**Supplied text**
When addressing an attack on the existence of subject matter jurisdiction, a court "is not restricted to the face of the pleadings." McCarthy v. U.S., 850 F.2d 558, 560 (9th Cir. 1988). In such a case, a court may rely on evidence extrinsic to the pleadings and resolve factual disputes relating to jurisdiction. St. Clair v. City of Chico, 880 F.2d 199, 201 (9th Cir.), cert. denied, 493 U.S. 993, 110 S.Ct. 541 (1989); Roberts v. Corrothers, 812 F.2d 1173, 1177 (9th Cir. 1987); Augustine v. United States, 704 F.2d 1074, 1077 (9th Cir. 1983); Smith v. Rossotte, 250 F.Supp.2d 1266, 1268 (D. Or. 2003) (a court "may consider evidence outside the pleadings to resolve factual disputes apart from the pleadings").
No presumptive truthfulness attaches to a plaintiff's allegations, and the existence of disputed material facts does not preclude evaluation of the merits of jurisdictional claims. Thornhill Pub. Co., Inc. v. General Tel. & Electronics Corp., 594 F.2d 730, 733 (9th Cir. 1979). On a factual attack of a complaint with affidavits or other evidence, "the party opposing the motion must furnish affidavits or other evidence necessary to satisfy its burden of establishing subject matter jurisdiction." Savage v. Glendale Union High School, 343 F.3d 1036, 1040, n. 2 (9th Cir. 2003).
When a court considers "items outside the pleading" on a F.R.Civ.P. 12(b)(1) motion, the court resolves "all disputes of fact in favor of the non-movant." Dreier v. United States, 106 F.3d 844, 847 (9th Cir. 1996). The Ninth Circuit Court of Appeals explains that "where the district court has properly considered items outside the complaint in considering a motion to dismiss, the standard we apply upon de novo review of the record is similar to the summary judgment standard that the district court purported to apply." Drier, 106 F.3d at 847.

**What to do**
1. Decide whether each statement below agrees with the passage on subject matter jurisdiction: (a) a court weighing an attack on subject matter jurisdiction may look at evidence beyond the pleadings; (b) a plaintiff's allegations are presumed true; (c) when a court considers items outside the pleading on a 12(b)(1) motion, it resolves factual disputes in favor of the party that brought the motion. For each, answer yes or no and quote the words of the passage that decide it.
2. Write the next part of the passage on subject matter jurisdiction, picking up after its last sentence.

**Supplied information**

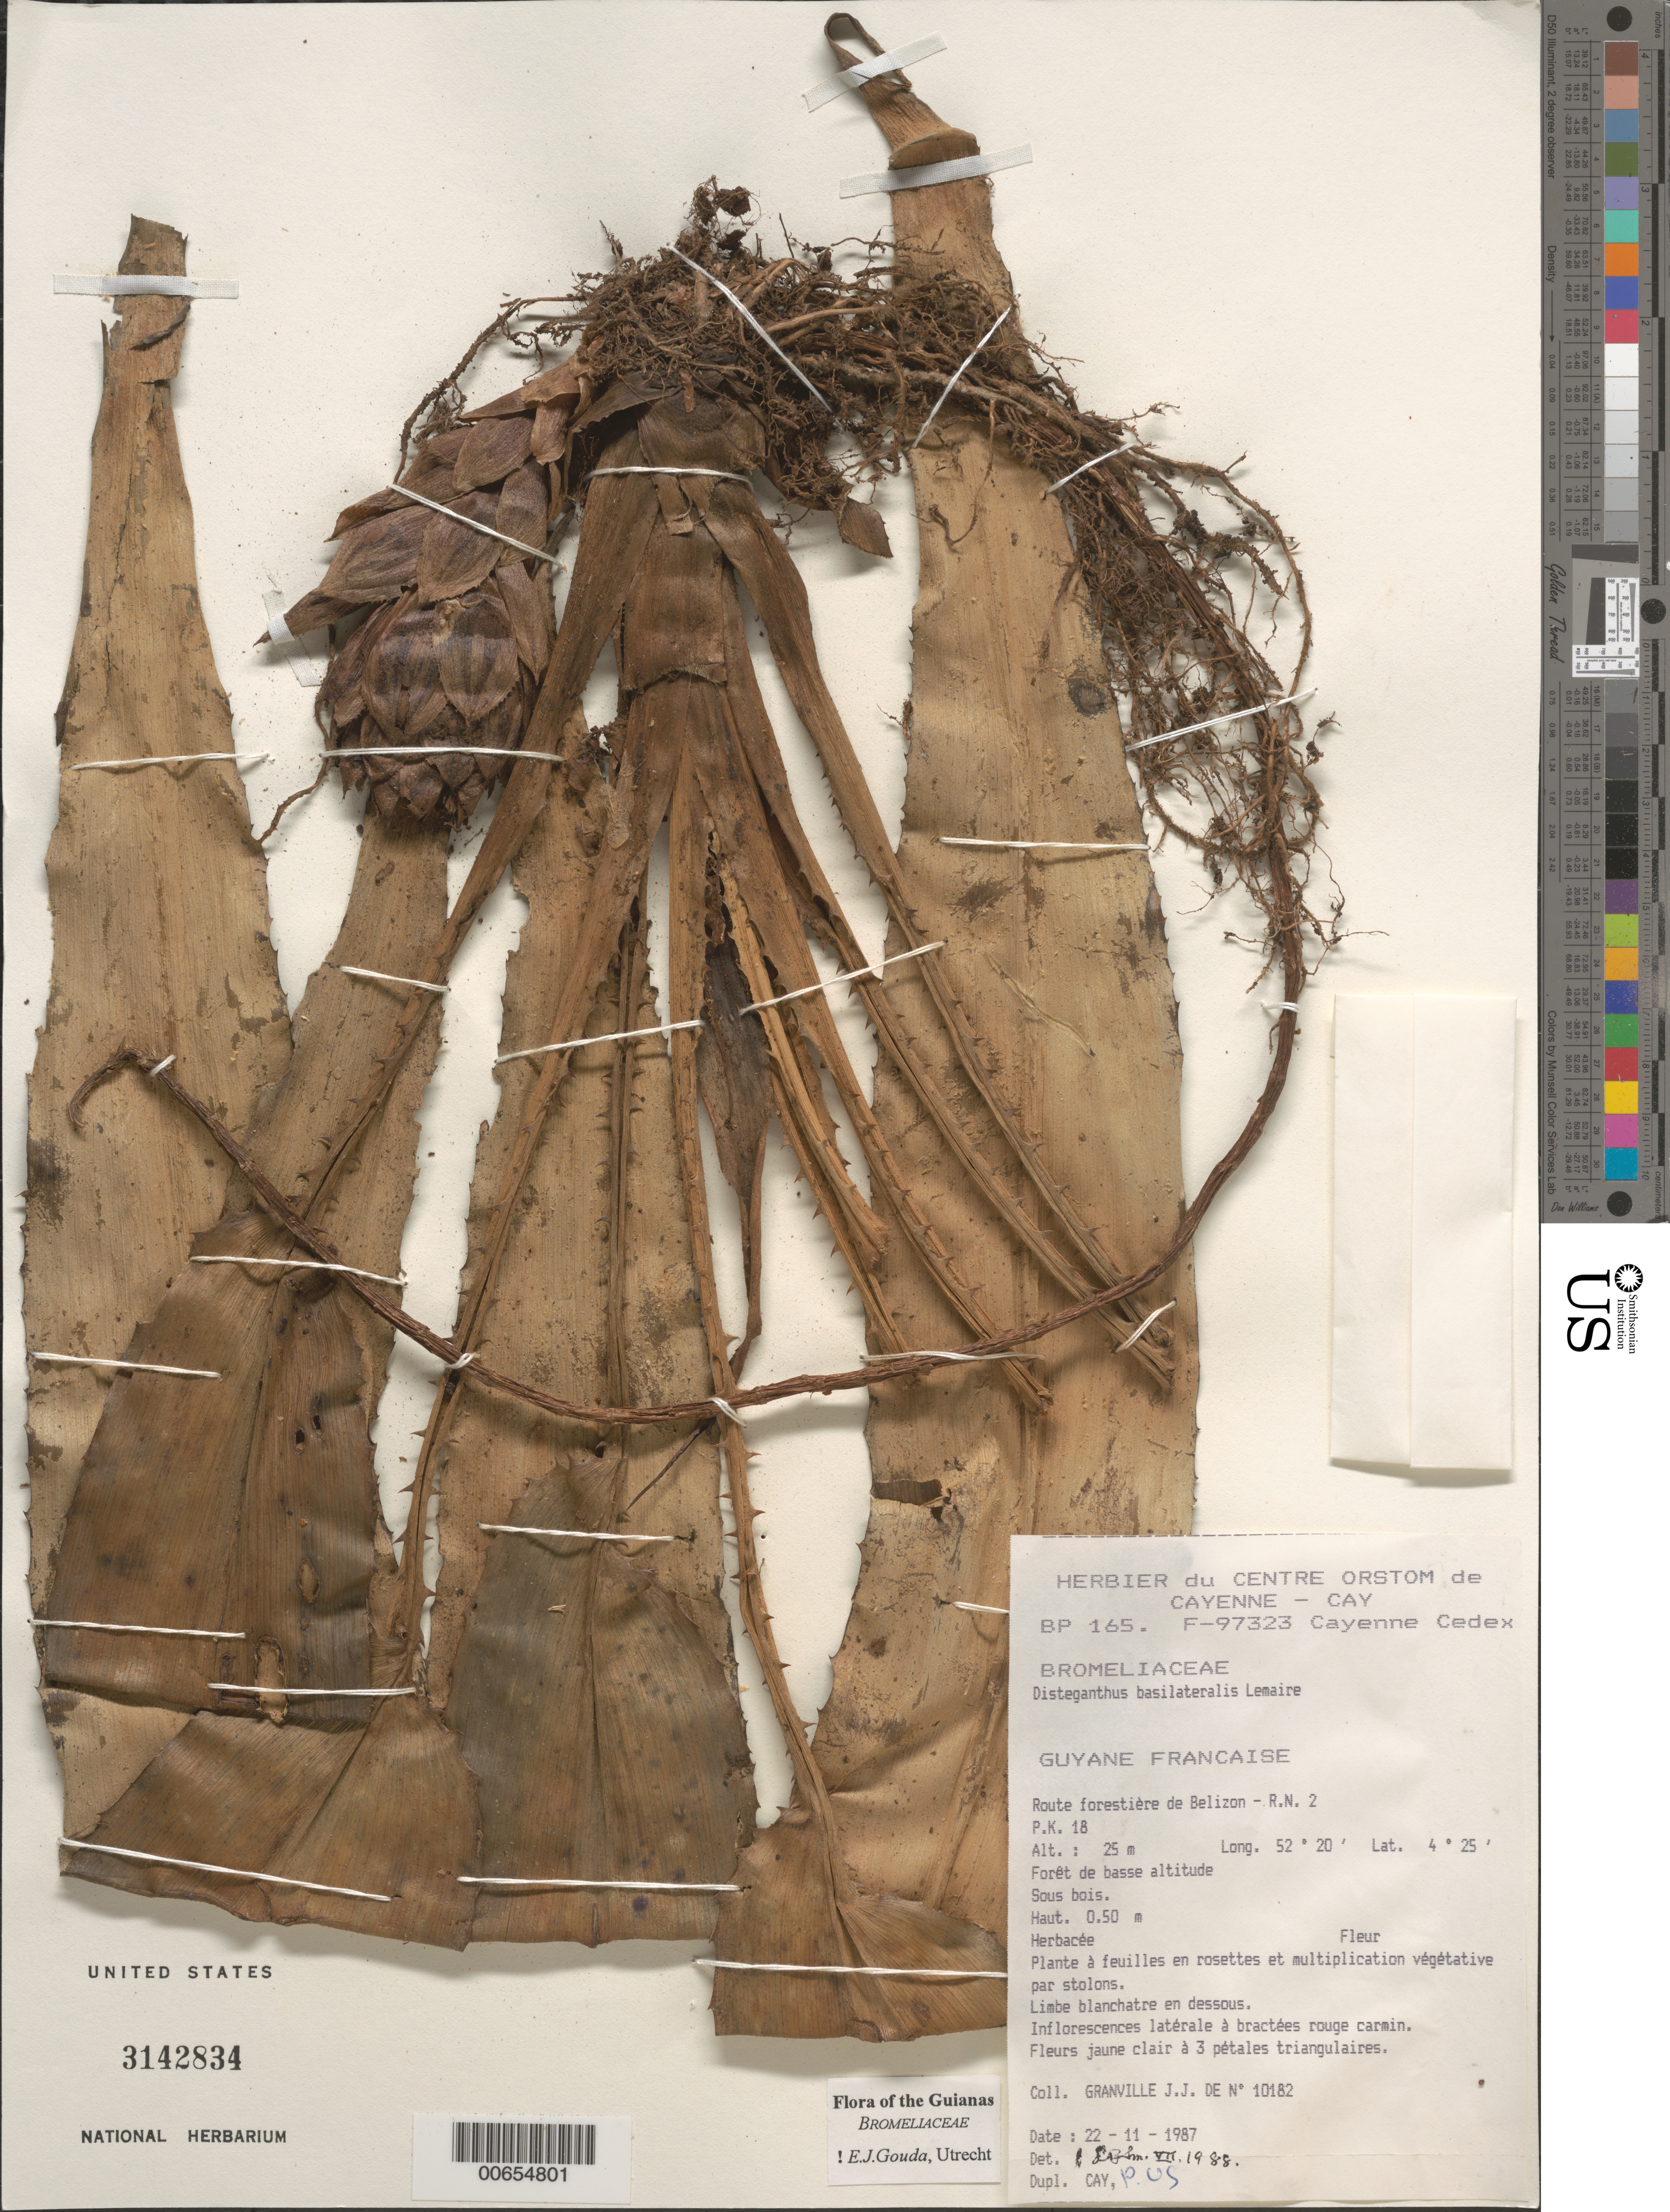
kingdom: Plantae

---

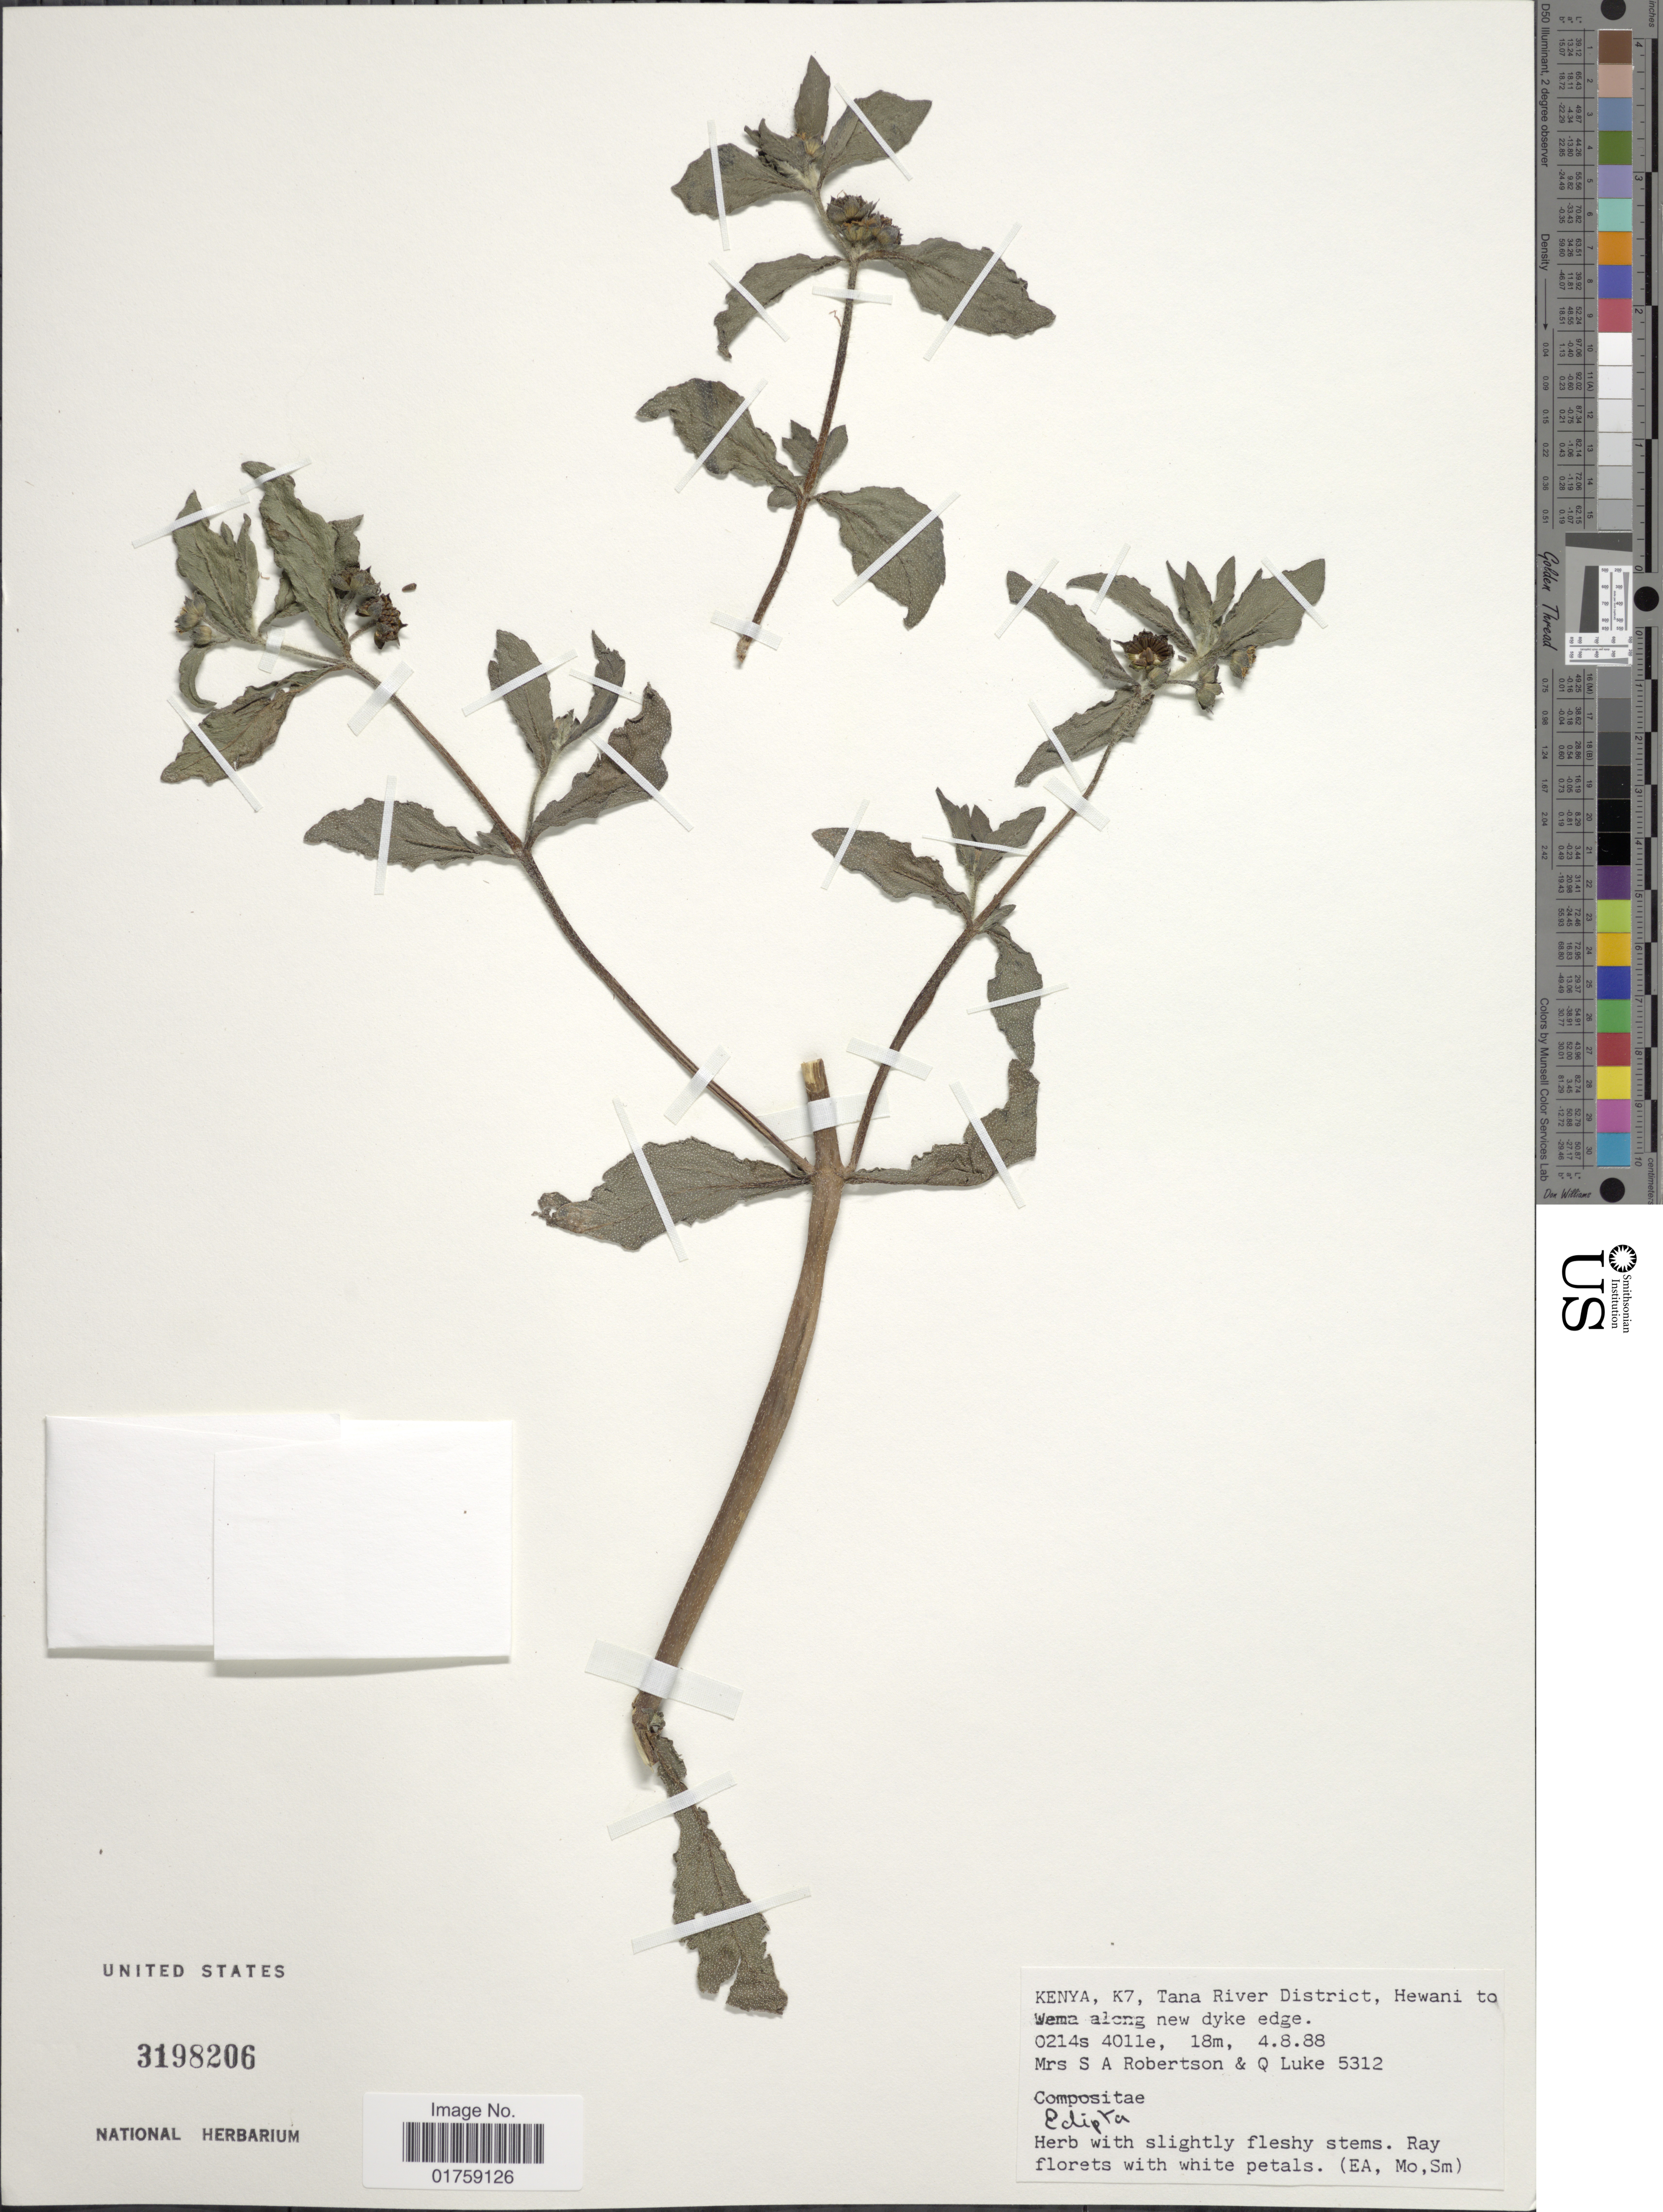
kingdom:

**Results for each task**
1.
(a) Yes: "a court may rely on evidence extrinsic to the pleadings and resolve factual disputes relating to jurisdiction."
(b) No: "No presumptive truthfulness attaches to a plaintiff's allegations"
(c) No: "the court resolves "all disputes of fact in favor of the non-movant.""

2.
With these standards in mind, this Court turns to the Government's challenges to this Court's subject matter jurisdiction.
Absence Of Immunity Waiver
"The United States can be sued only to the extent that it has waived its sovereign immunity." Baker v. U.S., 817 F.2d 560, 562 (9th Cir. 1987), cert. denied, 487 U.S. 1204, 108 S.Ct. 2845 (1988). "Absent a waiver, sovereign immunity shields the Federal Government and its agencies from suit." F.D.I.C. v. Meyer, 510 U.S. 471, 475, 114 S.Ct. 996 (1994). "A party bringing a cause of action against the federal government bears the burden of showing an unequivocal waiver of immunity. Baker, 817 F.2d at 562. "Thus, the United States may not be sued without its consent and the terms of such consent define the court's jurisdiction." Baker, 817 F.2d at 562. A waiver of traditional sovereign immunity is not implied but must be unequivocally expressed. See U.S. v. Testan, 424 U.S. 392, 399, 96 S.Ct. 948, 953-954 (1976).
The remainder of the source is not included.